Almost 100 people pursued claims against Wrexham Council in the last financial year, the highest number received by any local authority in North Wales.

The figures, which came to light under the Freedom of Information Act, showed more claims were made compared with the previous financial year – but the rate of success was much lower.

Out of the 92 people that made claims in 2013-14, only 14 were successful, resulting in a total payout of £5,610.33 for damage.

In 2012-13, around half of the 65 people who made claims against Wrexham Council were successful. A total of 32 people made successful claims against the local authority with £24,504.42 paid out to claimants.

The figures come almost two months after a Statistics for Wales survey showed Wrexham had the highest proportion of principal roads “in need of further investigation” because of their poor condition.

In Flintshire there were 55 claims against the local authority in in the 12 months to last April, of which seven were successful, resulting in a total payout of £1,347.11.

Flintshire Council saw a reduction in both the number of claims and the proportion of successful claims.

In 2012/13, 62 people made claims with seven being successful resulting in a total payout of £2,153.42.

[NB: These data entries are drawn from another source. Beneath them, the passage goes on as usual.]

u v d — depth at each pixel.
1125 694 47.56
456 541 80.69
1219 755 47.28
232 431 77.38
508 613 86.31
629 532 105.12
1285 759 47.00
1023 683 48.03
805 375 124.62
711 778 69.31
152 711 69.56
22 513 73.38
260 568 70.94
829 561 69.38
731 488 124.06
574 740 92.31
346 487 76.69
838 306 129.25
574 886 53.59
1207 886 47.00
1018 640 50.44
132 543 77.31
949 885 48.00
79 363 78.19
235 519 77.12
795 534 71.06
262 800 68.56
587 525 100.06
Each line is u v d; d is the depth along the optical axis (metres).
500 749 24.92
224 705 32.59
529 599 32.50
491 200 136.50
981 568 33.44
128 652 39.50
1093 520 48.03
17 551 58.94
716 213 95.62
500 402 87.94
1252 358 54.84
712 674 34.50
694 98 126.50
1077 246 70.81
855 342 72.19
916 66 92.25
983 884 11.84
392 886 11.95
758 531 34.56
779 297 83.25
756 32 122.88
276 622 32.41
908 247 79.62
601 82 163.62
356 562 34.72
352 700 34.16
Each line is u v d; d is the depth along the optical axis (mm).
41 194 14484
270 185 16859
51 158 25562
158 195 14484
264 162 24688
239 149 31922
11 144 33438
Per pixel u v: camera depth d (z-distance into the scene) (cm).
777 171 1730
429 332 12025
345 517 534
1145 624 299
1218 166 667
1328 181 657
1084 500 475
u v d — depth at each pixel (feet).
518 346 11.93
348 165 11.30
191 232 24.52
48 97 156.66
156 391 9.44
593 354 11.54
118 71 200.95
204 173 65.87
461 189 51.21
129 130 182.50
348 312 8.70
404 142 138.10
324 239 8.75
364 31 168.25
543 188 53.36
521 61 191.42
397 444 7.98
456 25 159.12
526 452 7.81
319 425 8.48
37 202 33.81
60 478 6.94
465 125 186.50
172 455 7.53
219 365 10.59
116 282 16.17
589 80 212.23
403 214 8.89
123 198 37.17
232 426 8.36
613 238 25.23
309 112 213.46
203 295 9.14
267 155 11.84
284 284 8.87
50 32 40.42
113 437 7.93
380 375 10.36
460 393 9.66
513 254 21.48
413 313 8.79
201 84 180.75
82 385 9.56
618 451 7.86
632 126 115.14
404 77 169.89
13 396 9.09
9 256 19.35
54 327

Almost 50,000 drivers across Britain made claims against councils for damage caused to their vehicles by potholes in the last financial year.

The 200 local highways authorities in England, Scotland and Wales who responded to Freedom of Information requests dealt with 48,664 compensation claims in the 2013-14 financial year.

In Wales, there were 1,491 and 266 of them were successful, with the total value of successful claims coming to £73,000.

Seven local highways authorities across the UK did not provide figures, which were gathered after a series of Free dom of Information requests by the RAC.

Professor Stephen Glaister, director of the RAC Foundation, said the figures are likely to be “the tip of the iceberg” and said councils are not given enough money for roads.

He said: “Many drivers will be put off by the time involved in claiming against a council and many councils do their best to deter claimants coming forward.

“But the fundamental problem lies not at the doors of our town halls but with central government.

“Despite occasional one-off grants related to periods of harsh weather, they are simply not giving councils enough money to keep their road networks up to scratch.”

A Statistics for Wales survey released late last year found that almost 17 per cent of principal – A, B and C category – roads across Wrexham were considered “in need of further investigation” because of their poor condition.

Of the 22 local authorities in the whole of Wales, Wrexham’s rate of 16.7 per cent was the second highest behind Powys.

The county’s figure had risen from 14.7 per cent in 2012-13.

Wrexham Council spent £3.2m on resurfacing carriageways in 2012-13 and another £2m last year.

A Department for Transport spokeswoman said: “Good local roads are vital for our transport network and it is for local councils to maintain them properly.

“This government has provided more than £4.7billion since 2010, an increase of £1bn compared to the previous parliament.

“As part of our long term economic plan, we will also spend a further £6bn between 2015 to 2021 providing councils the certainty they require to plan how they will keep their roads maintained.”

Cllr David A Bithell, lead member for environment and public protection, said: “Wrexham Council has recently updated its highways safety inspection policy, which sets out how often it inspects its highways network and how it categorises and responds to identified defects. 

“The policy is based upon best practice and was developed in conjunction with the council’s insurer and compliance with the policy is a key factor in the council being able to defend claims. 

“The number of and value of claims received so far in 2014-15 has decreased compared to 2013-14. 

“The council proactively defends all claims received. 

“The recent consultation on the council’s budget indicated how the public value the standard of the county borough roads and consequently planned cuts have been withdrawn from this area. 

“The available funding for roads is a key issue for all councils.

“In Wales, additional resources would be welcomed as they have been in England.”